Snapshotting and Backup strategies
Snapshotting creates a point-in-time, consistent copy of the vector database state—vectors, indexes, and metadata—so you can restore to that state or clone for testing. Backup strategies combine snapshots with WAL (and optionally off-site copy) to meet RPO/RTO and disaster recovery goals. This topic covers implementation, distributed snapshots, and restore.
Summary
- Snapshot: point-in-time, consistent copy of vectors, indexes, and metadata for restore or clone. Backup: snapshots + WAL (and off-site copy) for RPO/RTO and disaster recovery.
- Snapshot = record set of immutable segments and index files (e.g. after WAL flush), then copy or reference; copy-on-write or filesystem snapshots (LVM, EBS) make it efficient. Full or incremental backups; WAL archive for recovery to a timestamp.
- Distributed: snapshots per-shard or coordinated; consistency level defines “point-in-time.” Restore = load snapshot + replay WAL to desired point. Essential for durability and compliance.
- Trade-off: frequent snapshots improve RPO but increase storage and possibly write impact; WAL archive enables point-in-time recovery between snapshots.
- Practical tip: schedule snapshots and WAL archive to meet RPO; test restore regularly; for tiered storage, include all tiers in backup.
How snapshots and backups are implemented
A snapshot is often implemented by recording the set of immutable segments and index files at a moment in time (e.g. after flushing WAL), then copying or referencing those files. Copy-on-write or filesystem snapshots (e.g. LVM, EBS) can make this efficient.
Backups may be full (all data) or incremental (only changes since last backup), with WAL archived so you can recover to a specific timestamp. Pipeline: flush WAL → record segment set and index files → create snapshot (copy or COW) → optionally copy to off-site; for restore: load snapshot → replay WAL to target time.

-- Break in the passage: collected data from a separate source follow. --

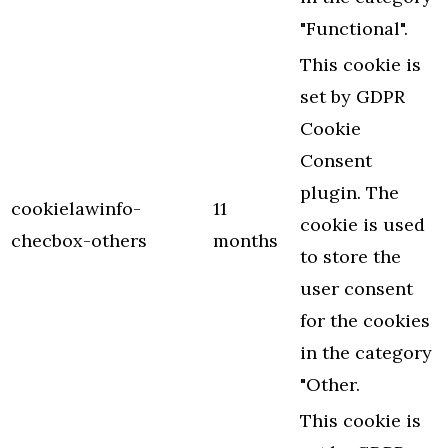
"Functional".
This cookie is
set by GDPR
Cookie
Consent
plugin. The
cookielawinfo-
11
cookie is used
checbox-others
months
to store the
user consent
for the cookies
in the category
"Other.
This cookie is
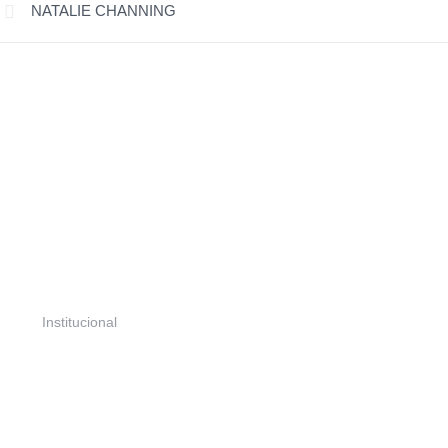
NATALIE CHANNING
Projetos
Portfólio
Ações e Parcerias
Seringal NE
Biblioteca
Institucional
Institucional
Quem Somos
Atuação
Contato
Notícias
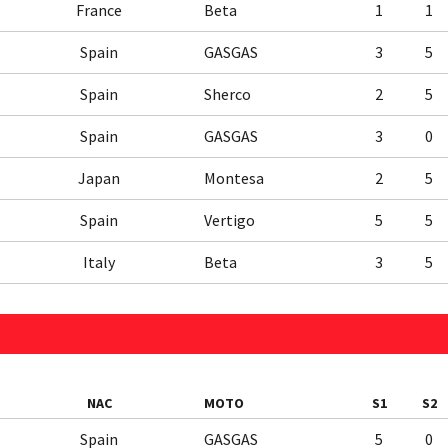
France
Beta
1
1
Spain
GASGAS
3
5
Spain
Sherco
2
5
Spain
GASGAS
3
0
Japan
Montesa
2
5
Spain
Vertigo
5
5
Italy
Beta
3
5
NAC
MOTO
S1
S2
Spain
GASGAS
5
0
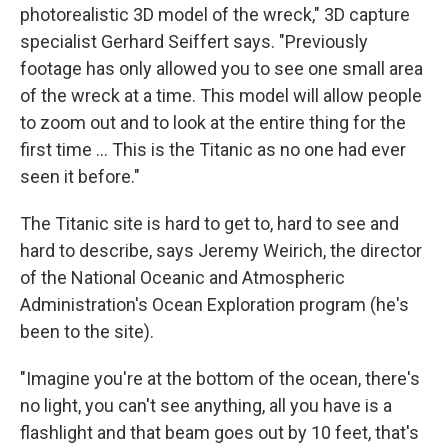
photorealistic 3D model of the wreck," 3D capture
specialist Gerhard Seiffert says. "Previously
footage has only allowed you to see one small area
of the wreck at a time. This model will allow people
to zoom out and to look at the entire thing for the
first time ... This is the Titanic as no one had ever
seen it before."
The Titanic site is hard to get to, hard to see and
hard to describe, says Jeremy Weirich, the director
of the National Oceanic and Atmospheric
Administration's Ocean Exploration program (he's
been to the site).
"Imagine you're at the bottom of the ocean, there's
no light, you can't see anything, all you have is a
flashlight and that beam goes out by 10 feet, that's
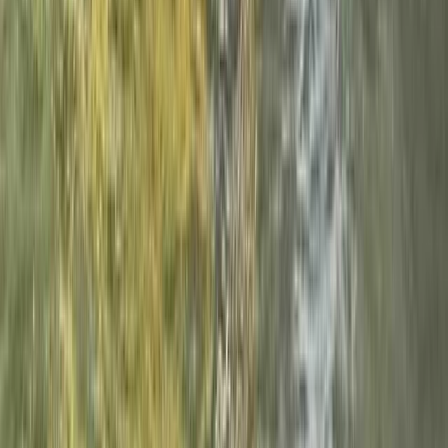
Beginner
Book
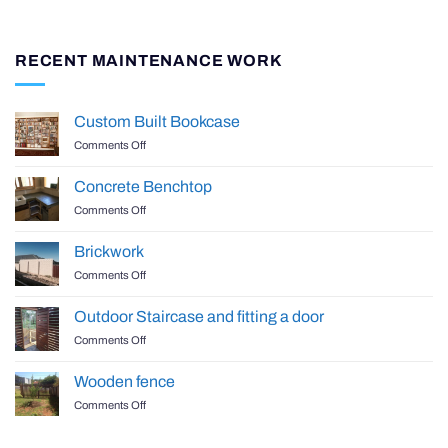
RECENT MAINTENANCE WORK
Custom Built Bookcase
on
Comments Off
Custom
Built
Concrete Benchtop
Bookcase
on
Comments Off
Concrete
Benchtop
Brickwork
on
Comments Off
Brickwork
Outdoor Staircase and fitting a door
on
Comments Off
Outdoor
Staircase
Wooden fence
and
on
Comments Off
fitting
Wooden
a
fence
door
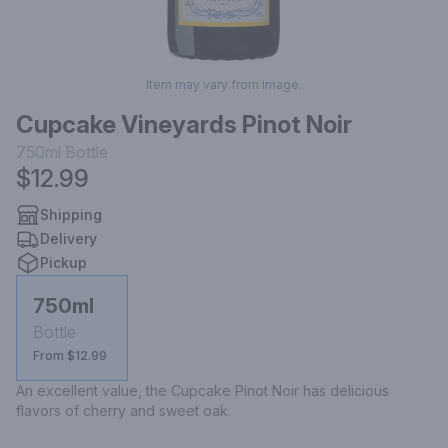
Item may vary from image.
Cupcake Vineyards Pinot Noir
750ml
Bottle
$12.99
Shipping
Delivery
Pickup
750ml
Bottle
From $12.99
An excellent value, the Cupcake Pinot Noir has delicious 
flavors of cherry and sweet oak.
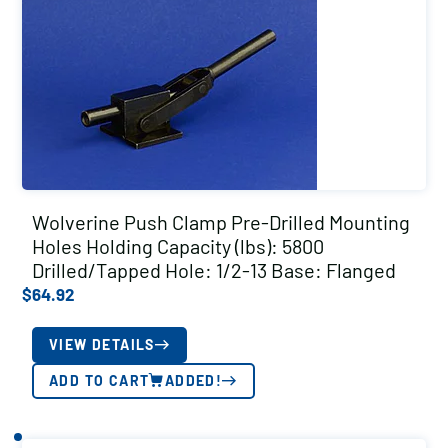
Wolverine Push Clamp Pre-Drilled Mounting
Holes Holding Capacity (lbs): 5800
Drilled/Tapped Hole: 1/2-13 Base: Flanged
$
64.92
VIEW DETAILS
ADD TO CART
ADDED!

Distributed snapshots and restore
For distributed VDBs, snapshots may be per-shard or coordinated across nodes; consistency level during snapshot affects what “point-in-time” means. Restore typically involves loading the snapshot and replaying WAL up to the desired point. Good snapshot and backup design is essential for durability and compliance.

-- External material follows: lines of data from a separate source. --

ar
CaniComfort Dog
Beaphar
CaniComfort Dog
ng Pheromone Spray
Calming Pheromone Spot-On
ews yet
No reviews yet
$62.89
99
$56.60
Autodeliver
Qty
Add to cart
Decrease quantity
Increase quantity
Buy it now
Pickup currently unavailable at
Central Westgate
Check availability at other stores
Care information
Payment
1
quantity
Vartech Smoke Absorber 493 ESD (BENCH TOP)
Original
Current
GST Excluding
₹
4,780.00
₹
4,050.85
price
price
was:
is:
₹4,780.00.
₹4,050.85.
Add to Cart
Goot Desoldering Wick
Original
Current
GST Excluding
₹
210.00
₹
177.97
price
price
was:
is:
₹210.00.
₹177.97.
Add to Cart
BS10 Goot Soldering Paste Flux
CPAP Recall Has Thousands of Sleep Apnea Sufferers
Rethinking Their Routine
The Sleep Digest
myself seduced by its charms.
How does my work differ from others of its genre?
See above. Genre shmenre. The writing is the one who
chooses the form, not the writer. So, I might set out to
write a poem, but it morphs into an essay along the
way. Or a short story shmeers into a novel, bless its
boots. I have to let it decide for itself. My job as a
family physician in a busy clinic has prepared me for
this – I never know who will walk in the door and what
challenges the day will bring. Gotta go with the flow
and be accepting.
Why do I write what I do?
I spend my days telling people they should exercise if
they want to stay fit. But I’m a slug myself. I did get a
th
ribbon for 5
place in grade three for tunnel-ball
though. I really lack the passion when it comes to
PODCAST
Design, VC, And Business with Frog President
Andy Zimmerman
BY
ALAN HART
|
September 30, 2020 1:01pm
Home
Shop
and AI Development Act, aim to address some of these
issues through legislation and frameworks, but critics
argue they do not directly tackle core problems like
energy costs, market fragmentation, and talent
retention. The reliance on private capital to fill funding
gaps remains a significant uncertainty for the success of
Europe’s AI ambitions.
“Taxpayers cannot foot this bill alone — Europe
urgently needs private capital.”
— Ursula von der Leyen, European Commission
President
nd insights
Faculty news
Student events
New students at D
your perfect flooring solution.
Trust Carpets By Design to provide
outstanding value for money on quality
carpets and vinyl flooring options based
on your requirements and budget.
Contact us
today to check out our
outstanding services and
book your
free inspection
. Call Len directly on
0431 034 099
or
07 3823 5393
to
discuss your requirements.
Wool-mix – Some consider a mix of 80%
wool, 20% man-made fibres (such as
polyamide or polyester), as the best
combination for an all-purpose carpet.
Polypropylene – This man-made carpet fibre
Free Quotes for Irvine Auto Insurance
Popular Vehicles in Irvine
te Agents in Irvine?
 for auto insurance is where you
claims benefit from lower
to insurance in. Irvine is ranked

Trade-off: coordinated cross-shard snapshots give a global point-in-time but are harder to implement; per-shard snapshots are simpler but may not be perfectly aligned. Practical tip: align backup strategy with RPO/RTO; for tiered or multi-tier VDBs, ensure all tiers are included in backup and restore procedures.
Frequently Asked Questions
What is the difference between snapshot and backup?
A snapshot is a point-in-time copy of the DB state, often local or in the same region. A backup usually implies durable, restorable copy—often combining snapshots with archived WAL and optionally off-site storage for disaster recovery.
Can I restore to any point in time?
If WAL is archived, you can restore the latest snapshot and replay WAL up to a chosen timestamp (point-in-time recovery). Without WAL archive, you can only restore to the snapshot time. RPO (recovery point objective) depends on snapshot and WAL retention.
Do snapshots block writes?
It depends. Copy-on-write or filesystem snapshots often allow writes during snapshot (the snapshot sees the pre-cow state). Some VDBs briefly quiesce or flush before recording the segment set. Check your vendor’s behavior for write impact.
How do I backup a tiered or multi-tier VDB?
All tiers (fast storage + object storage like S3) must be included in the backup and snapshot semantics so that restore is consistent. Segment references and WAL across tiers need to be coordinated; see your vendor’s tiered storage and backup docs.